At this point in the meal, there will likely be  bread on the table to accompany the food but remember to save some room, because there are lots more courses to come. 

Step 3: The Main Course

Now it is time for the plat principal. Hopefully you are still hungry.

Tradition dictates that you should let your host serve you with wine, and old-fashioned French households would say that this rule applies specifically to women, who should wait for a man to come pour their wine.
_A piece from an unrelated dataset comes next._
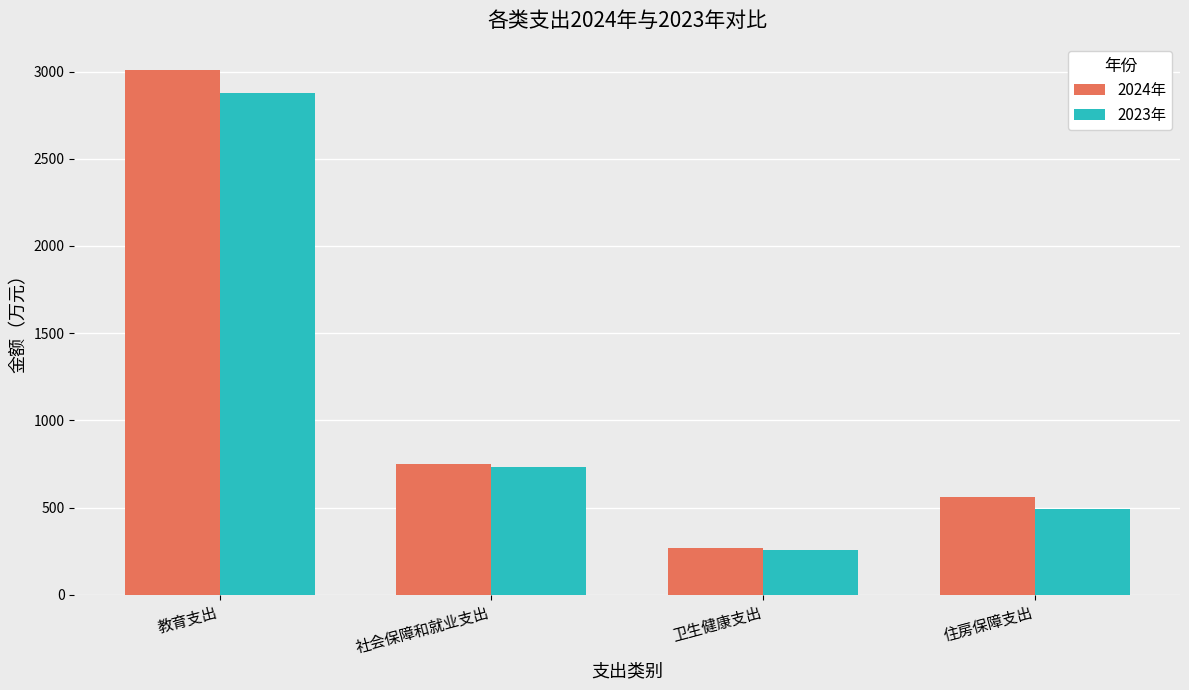

What are all the series names shown in the legend?

2024年, 2023年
That being said, times have changed and most younger French people cheerfully ignore this. 

The wine poured will be paired with the meal, and the French abide by the general rules that red wine goes with red meat and tomato-based dishes, while white wine goes with fish, seafood, and dessert.

One for Americans – in France it’s considered polite to keep your fork in your left hand, and your knife in your right, and try to avoid the temptation of switching as you cut through the meat.

While it is considered polite to finish what is on your plate, if you find yourself getting full you can always say “C’était délicieux, mais ça suffit” (It was delicious, but that’s enough). While it may be tempting to tell your host “Je suis plein” (I am full) – be careful of false friends, you might be accidentally telling your host that you are pregnant. 

READ MORE: From rude to mince: 21 French ‘false friends’ that look English

Step 4: Dairy

This step in the French dinner timeline is not for the lactose-intolerant. After finishing the main dish, your French host will likely take out a cheese platter.

As there are hundreds of different types of French cheeses, it would take a long time to list all of the possible options you might encounter. The main thing to remember is not to use your hands (or your fork) when eating cheese. That might sound a bit tricky, so you can consult The Local’s cheese etiquette guide to prepare for this part of the meal.

READ MORE: Best Briehaviour: Your guide to French cheese etiquette

In some households – especially with children – your host might offer you a yogurt instead of cheese. This will likely be a small pot (cup) of a plain yogurt that you can add fresh fruit or compote (cooked fruit) to.

Step 5: Dessert

Dessert in France comes after cheese (not before as in the UK) and is generally quite small. Do not go into the meal expecting to leave lots of space in your stomach for a huge, sugary banana split ice cream or a sticky toffee pudding and custard. Instead, dessert might consist of some light pastries, chocolate, or small crème brûlée (when eating crème brûlée it’s considered elegant to tap the burnt sugar layer to break it first, rather than just shoving your spoon into the dish).

While eating dessert, you might be offered a sweet wine, like one from Sauternes.

Step 6: Coffee

At this point, it might be pretty late at night, but you will likely still be offered a coffee. Typically, this will be an espresso. If you want a little dash of milk in your short coffee, you can always ask for a noisette

Step 7: Digestif

This is the true end to the meal. Now that you have finished eating, and you’ve likely had a few glasses of wine, your host might put away the wine and take out a bottle of Cognac, Amagnac or similar.

The digestif is meant to settle your stomach, and they’re usually pretty strong so be careful if you have to be up early the next morning. Depending on where you are in France you will often be offered a local speciality like a Calvados (apple brandy) if you’re in Normandy.

Digestif: Do France’s after-dinner drinks actually help to settle your stomach?

Children

If you’re invited for a family meal, expect that the children will eat with you and will probably eat the same thing.

Depending on the age, the children might go away and play while the adults have the cheese and dessert courses and continue to chat but it’s usual for even young children to sit at the table and eat the first course and main course with their parents.